Last week a graphic was doing the rounds on social media from the BBC. It showed that United had the highest net spend of any Premier League club since 2016, a figure of just north of £1bn. It is a figure that shouldn’t be celebrated, it should be derided, as it isn’t a testament to ambition and willingness to invest, it is the hallmark of a club with poor strategy and recruitment methods, one where continued failure needs to be addressed on a rinse and repeat basis. Liverpool and Manchester City’s net spend over the same period was far lower than Arsenal, Tottenham Hotspur, Chelsea, and United, and yet they are the only two teams to have claimed a Premier League title since 2018.
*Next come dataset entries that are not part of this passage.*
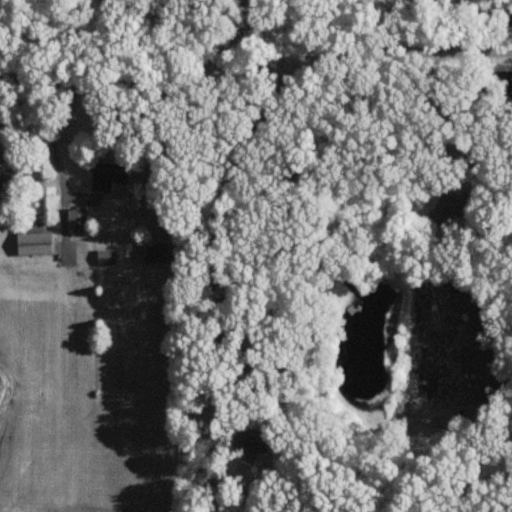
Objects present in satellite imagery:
road: (425, 25)
road: (255, 73)
building: (109, 175)
building: (456, 211)
building: (77, 218)
building: (33, 238)
building: (155, 253)
building: (106, 257)
building: (251, 441)
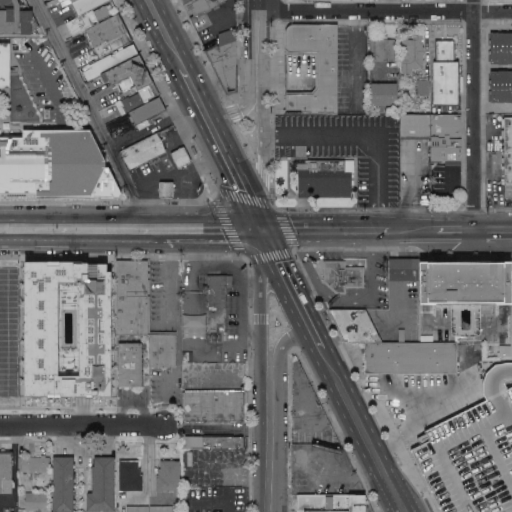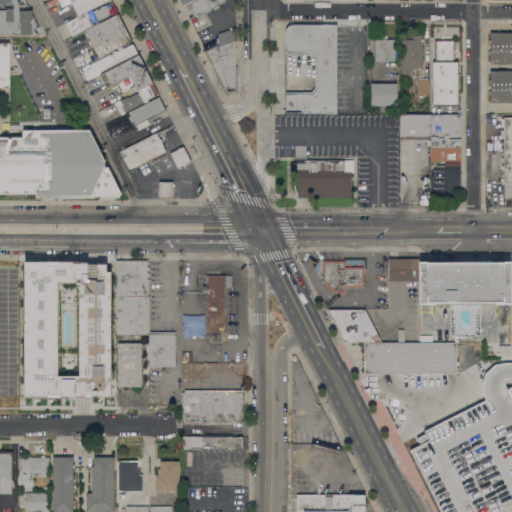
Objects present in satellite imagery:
building: (73, 1)
building: (175, 1)
building: (186, 1)
building: (86, 5)
building: (197, 5)
building: (199, 6)
road: (384, 10)
building: (85, 13)
building: (14, 17)
building: (16, 18)
building: (88, 19)
road: (165, 34)
building: (105, 35)
building: (108, 35)
road: (256, 40)
building: (383, 47)
building: (384, 48)
building: (410, 53)
building: (412, 56)
building: (113, 60)
building: (4, 64)
building: (5, 65)
building: (224, 66)
building: (501, 66)
building: (501, 66)
building: (223, 67)
building: (314, 67)
building: (442, 72)
building: (128, 73)
building: (445, 74)
building: (123, 75)
building: (421, 86)
building: (422, 87)
road: (194, 91)
building: (382, 93)
building: (384, 94)
building: (136, 98)
road: (237, 107)
building: (145, 111)
building: (144, 112)
road: (92, 113)
road: (477, 114)
building: (148, 121)
building: (414, 126)
building: (433, 133)
road: (365, 135)
building: (444, 137)
building: (154, 148)
building: (142, 151)
road: (262, 154)
building: (180, 157)
building: (507, 157)
building: (508, 157)
building: (54, 164)
building: (54, 165)
road: (233, 171)
road: (177, 172)
building: (325, 178)
building: (320, 181)
building: (165, 189)
building: (163, 190)
road: (215, 199)
road: (187, 201)
road: (392, 207)
road: (25, 226)
road: (107, 227)
road: (211, 229)
traffic signals: (260, 229)
road: (325, 229)
road: (412, 229)
road: (455, 229)
road: (494, 229)
road: (402, 247)
building: (400, 268)
building: (401, 268)
road: (167, 272)
building: (341, 273)
building: (341, 275)
road: (239, 276)
road: (299, 279)
building: (466, 282)
building: (64, 285)
road: (287, 285)
building: (96, 288)
road: (193, 289)
building: (463, 289)
road: (368, 294)
building: (511, 296)
building: (132, 297)
building: (216, 301)
building: (35, 310)
building: (207, 310)
building: (140, 312)
road: (259, 312)
building: (193, 320)
road: (193, 326)
building: (355, 326)
building: (65, 328)
building: (193, 331)
building: (426, 338)
road: (317, 346)
road: (213, 347)
building: (392, 347)
building: (160, 349)
building: (76, 350)
building: (504, 350)
road: (278, 351)
building: (86, 354)
building: (187, 357)
building: (409, 357)
building: (128, 364)
building: (130, 364)
building: (35, 376)
building: (102, 379)
road: (357, 382)
road: (248, 384)
road: (320, 400)
building: (210, 405)
building: (212, 406)
building: (437, 410)
building: (490, 413)
road: (79, 424)
road: (288, 427)
road: (213, 428)
road: (361, 430)
building: (211, 441)
building: (221, 443)
road: (267, 453)
building: (300, 457)
building: (34, 463)
building: (35, 464)
building: (5, 472)
building: (6, 472)
building: (128, 475)
building: (166, 475)
building: (129, 476)
building: (168, 476)
building: (61, 483)
building: (100, 483)
building: (63, 484)
building: (102, 485)
building: (323, 498)
building: (35, 500)
building: (36, 501)
building: (331, 503)
building: (134, 508)
building: (159, 508)
building: (137, 509)
building: (161, 509)
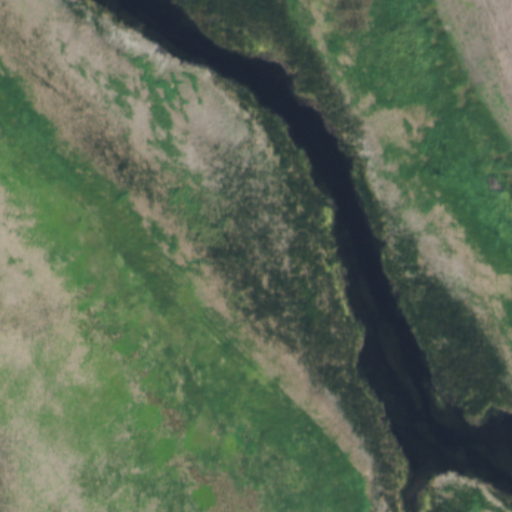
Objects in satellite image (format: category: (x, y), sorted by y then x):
river: (353, 225)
Player trading is a vital part of how a football club operates financially. Outside of the revenue streams that come into the club from matchday, commercial and broadcast, profit made from the sale of players points to a football strategy that works, and one that allows for reinvestment into the product on the pitch without continually eating into revenue derived from other areas.
In the four years up to the 2022/23 financial year, United made a profit of £68m from player sales, a figure that placed them 15th. Chelsea made a profit of £357m, while Manchester City’s was £298m. Only West Ham United, Fulham, Newcastle United, Nottingham Forest and Crystal Palace from the current Premier League member clubs delivered a smaller player trading profit than United.
The club booked £37m in player trading profit for 2023/24, their highest since they sold Cristiano Ronaldo to Real Madrid back in 2009.
Sales of the likes of Scott McTominay, Mason Greenwood, Willy Kambwala and Hannibal Mejbri, all academy products that had no book value and represented pure profit for the club, aided matters, and will continue to do so into the current financial year. But a strategy change was required, and in lowering the age profile of the players they target, the aim will be to turn around those player trading profits to reduce the reliance on the three main pillars of revenue picking up the slack year on year.
In signing Heaven and Obi-Martin, as well as chasing a prospect like Dorgu, United are signing players who they believe have a high ceiling to develop, and even if the heights that they hope for aren’t reached, the club will expect to turn a healthy profit on any subsequent sale. If they do work out as hoped then it means that the club hasn’t had to pay over the odds for players in their late 20s with far less room for growth or a meaningful potential resale value.
There is a clear plan emerging, and it is likely that far more of these deals will be seen at Old Trafford moving forward, and far less of those that push the £100m mark.